The request
Identify every line in the records that contains the string "skLineSegment", and copy each of those lines. Case counts.

** begin Data for this exercise **

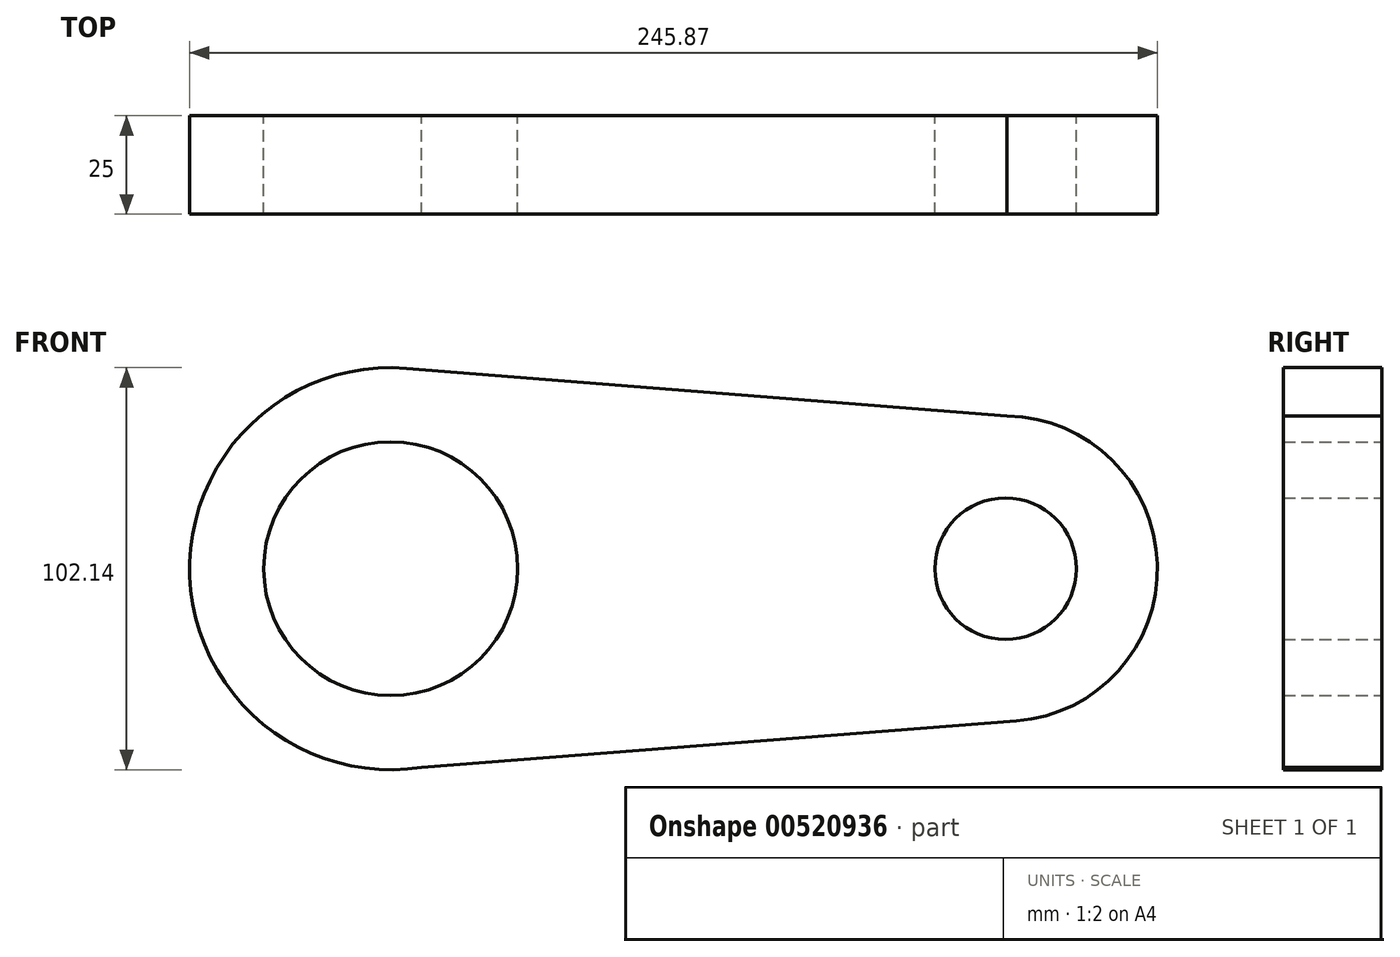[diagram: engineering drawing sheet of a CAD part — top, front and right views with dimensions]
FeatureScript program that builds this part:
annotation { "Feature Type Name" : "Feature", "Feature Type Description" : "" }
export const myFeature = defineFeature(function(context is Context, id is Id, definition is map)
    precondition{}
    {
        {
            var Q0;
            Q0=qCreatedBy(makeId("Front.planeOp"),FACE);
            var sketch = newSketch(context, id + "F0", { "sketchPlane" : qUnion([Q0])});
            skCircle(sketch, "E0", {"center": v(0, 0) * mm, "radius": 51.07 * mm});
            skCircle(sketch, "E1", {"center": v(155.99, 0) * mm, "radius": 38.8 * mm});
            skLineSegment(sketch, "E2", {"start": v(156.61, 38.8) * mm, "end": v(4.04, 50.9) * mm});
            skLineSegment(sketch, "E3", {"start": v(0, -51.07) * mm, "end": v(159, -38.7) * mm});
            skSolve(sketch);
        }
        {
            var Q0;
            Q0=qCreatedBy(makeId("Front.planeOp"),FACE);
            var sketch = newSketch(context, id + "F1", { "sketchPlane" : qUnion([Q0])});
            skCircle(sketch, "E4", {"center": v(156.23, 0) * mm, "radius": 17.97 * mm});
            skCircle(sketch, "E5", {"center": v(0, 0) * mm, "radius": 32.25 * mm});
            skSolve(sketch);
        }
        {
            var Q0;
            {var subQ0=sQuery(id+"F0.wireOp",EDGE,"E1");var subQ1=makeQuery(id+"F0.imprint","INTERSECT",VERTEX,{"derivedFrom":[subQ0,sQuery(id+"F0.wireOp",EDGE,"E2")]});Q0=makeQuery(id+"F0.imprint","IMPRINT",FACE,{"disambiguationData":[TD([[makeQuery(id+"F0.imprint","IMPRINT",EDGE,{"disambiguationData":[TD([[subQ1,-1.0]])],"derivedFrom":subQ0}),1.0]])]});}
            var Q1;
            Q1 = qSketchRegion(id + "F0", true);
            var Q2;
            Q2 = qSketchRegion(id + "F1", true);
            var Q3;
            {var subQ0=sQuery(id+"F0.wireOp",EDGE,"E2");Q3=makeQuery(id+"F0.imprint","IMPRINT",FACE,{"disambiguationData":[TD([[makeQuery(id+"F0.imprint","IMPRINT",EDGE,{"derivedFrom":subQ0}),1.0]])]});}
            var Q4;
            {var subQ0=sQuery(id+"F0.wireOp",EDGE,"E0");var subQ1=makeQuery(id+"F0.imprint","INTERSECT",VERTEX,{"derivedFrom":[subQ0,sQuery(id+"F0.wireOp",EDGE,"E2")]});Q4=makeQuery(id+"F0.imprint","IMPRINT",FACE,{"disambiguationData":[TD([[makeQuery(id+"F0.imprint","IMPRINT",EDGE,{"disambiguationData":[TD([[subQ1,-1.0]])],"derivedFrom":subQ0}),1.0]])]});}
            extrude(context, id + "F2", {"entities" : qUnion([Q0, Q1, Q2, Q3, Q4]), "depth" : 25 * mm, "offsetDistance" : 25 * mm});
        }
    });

** end Data for this exercise **
** begin Data for this exercise **

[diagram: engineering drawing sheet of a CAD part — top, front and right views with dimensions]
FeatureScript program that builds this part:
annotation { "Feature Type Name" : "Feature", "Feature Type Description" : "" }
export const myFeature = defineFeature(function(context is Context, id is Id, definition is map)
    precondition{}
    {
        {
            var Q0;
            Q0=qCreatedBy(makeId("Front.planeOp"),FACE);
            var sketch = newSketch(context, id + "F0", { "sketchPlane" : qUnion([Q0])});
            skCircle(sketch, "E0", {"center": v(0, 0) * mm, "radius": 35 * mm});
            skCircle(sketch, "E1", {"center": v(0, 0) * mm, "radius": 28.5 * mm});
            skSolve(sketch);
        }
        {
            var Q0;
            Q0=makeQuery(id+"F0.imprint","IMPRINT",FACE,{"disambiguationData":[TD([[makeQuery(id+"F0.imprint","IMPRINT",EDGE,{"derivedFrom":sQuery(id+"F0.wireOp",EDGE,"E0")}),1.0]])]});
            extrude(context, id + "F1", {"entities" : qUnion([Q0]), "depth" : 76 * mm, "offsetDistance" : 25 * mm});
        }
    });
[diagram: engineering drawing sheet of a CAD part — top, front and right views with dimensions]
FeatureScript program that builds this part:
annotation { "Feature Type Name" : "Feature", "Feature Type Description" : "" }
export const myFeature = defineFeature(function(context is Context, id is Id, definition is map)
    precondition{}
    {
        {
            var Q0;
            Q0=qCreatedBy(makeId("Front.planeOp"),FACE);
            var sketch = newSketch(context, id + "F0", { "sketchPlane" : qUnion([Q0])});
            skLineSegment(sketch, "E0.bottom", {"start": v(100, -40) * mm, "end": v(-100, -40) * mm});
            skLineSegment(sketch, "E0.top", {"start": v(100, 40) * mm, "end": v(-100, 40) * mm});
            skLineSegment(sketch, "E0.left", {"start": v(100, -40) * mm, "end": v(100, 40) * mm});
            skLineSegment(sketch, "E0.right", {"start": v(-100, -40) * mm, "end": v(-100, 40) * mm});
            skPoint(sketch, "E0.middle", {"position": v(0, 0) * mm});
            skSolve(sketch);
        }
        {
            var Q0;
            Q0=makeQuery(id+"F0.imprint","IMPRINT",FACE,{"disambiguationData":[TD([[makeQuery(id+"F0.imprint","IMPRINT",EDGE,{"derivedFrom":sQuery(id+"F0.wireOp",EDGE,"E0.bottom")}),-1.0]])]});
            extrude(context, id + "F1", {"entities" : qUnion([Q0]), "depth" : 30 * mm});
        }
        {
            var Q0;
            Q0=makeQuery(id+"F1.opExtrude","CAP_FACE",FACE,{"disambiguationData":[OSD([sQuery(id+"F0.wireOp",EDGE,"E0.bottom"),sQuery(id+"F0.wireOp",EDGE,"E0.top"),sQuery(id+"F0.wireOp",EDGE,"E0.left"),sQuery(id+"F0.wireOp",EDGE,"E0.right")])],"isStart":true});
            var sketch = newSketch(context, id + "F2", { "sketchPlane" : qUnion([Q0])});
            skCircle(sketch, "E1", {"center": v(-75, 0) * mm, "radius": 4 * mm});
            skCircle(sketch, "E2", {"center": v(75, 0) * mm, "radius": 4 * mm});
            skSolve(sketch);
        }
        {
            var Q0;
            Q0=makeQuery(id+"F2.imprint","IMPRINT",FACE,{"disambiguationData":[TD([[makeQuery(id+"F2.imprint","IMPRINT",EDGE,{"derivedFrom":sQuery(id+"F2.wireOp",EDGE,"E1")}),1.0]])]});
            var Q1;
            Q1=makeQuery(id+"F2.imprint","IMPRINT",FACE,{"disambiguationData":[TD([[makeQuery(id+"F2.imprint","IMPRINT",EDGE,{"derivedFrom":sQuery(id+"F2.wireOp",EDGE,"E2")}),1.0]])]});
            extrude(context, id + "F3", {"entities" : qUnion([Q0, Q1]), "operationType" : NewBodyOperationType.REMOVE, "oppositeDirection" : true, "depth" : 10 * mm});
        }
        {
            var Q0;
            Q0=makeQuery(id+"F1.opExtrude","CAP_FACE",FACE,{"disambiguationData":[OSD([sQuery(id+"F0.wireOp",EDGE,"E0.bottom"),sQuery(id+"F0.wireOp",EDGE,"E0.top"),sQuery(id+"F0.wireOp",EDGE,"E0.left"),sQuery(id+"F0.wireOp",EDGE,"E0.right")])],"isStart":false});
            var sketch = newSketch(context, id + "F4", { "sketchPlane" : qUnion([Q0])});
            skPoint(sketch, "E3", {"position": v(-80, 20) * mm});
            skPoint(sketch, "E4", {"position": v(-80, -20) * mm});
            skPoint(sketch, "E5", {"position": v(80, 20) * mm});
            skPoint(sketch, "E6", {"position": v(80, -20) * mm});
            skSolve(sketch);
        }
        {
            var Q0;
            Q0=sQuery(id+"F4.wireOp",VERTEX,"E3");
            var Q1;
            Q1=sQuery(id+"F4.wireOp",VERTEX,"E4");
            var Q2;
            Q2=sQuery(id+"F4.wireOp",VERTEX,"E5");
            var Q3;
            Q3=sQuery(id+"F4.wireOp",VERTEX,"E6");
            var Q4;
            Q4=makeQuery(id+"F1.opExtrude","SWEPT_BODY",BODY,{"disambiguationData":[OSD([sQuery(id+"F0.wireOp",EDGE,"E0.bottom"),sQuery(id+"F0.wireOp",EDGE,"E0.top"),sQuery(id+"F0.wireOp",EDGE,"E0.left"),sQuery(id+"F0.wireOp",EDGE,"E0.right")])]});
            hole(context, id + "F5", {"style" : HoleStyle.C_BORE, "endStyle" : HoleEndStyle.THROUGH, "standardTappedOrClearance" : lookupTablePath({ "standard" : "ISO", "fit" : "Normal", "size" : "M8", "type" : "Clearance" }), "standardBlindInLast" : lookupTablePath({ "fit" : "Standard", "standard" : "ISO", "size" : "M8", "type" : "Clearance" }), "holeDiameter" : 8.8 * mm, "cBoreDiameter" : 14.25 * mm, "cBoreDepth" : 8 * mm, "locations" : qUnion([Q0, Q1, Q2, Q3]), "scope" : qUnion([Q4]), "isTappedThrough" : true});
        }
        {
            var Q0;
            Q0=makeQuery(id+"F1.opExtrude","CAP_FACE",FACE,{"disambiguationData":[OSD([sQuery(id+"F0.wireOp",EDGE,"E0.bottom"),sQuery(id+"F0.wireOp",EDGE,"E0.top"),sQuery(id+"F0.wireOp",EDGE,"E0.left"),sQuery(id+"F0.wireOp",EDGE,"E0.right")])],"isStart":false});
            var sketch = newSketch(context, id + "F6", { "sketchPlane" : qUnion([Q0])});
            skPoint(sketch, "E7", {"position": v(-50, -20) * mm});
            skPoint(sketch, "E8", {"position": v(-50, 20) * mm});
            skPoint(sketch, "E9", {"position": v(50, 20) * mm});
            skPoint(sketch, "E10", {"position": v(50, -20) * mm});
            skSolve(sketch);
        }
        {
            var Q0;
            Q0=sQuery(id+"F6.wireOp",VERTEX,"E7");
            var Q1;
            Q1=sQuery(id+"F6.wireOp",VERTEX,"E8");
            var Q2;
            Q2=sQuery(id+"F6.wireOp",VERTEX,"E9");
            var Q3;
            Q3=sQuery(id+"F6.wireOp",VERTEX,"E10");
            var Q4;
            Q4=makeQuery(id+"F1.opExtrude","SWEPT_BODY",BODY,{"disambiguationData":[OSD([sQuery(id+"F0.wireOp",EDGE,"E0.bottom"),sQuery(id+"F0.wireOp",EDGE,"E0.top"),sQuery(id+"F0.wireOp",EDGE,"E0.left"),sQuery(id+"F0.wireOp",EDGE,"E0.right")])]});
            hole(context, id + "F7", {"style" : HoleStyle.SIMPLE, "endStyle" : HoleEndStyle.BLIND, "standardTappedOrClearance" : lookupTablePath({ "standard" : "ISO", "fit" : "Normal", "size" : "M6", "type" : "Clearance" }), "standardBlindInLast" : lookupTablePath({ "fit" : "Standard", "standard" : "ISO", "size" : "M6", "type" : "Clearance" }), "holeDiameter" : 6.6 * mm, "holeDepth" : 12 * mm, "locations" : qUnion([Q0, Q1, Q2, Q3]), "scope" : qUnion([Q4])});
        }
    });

** end Data for this exercise **

Result of the task
            skLineSegment(sketch, "E2", {"start": v(156.61, 38.8) * mm, "end": v(4.04, 50.9) * mm});
            skLineSegment(sketch, "E3", {"start": v(0, -51.07) * mm, "end": v(159, -38.7) * mm});
            skLineSegment(sketch, "E0.bottom", {"start": v(100, -40) * mm, "end": v(-100, -40) * mm});
            skLineSegment(sketch, "E0.top", {"start": v(100, 40) * mm, "end": v(-100, 40) * mm});
            skLineSegment(sketch, "E0.left", {"start": v(100, -40) * mm, "end": v(100, 40) * mm});
            skLineSegment(sketch, "E0.right", {"start": v(-100, -40) * mm, "end": v(-100, 40) * mm});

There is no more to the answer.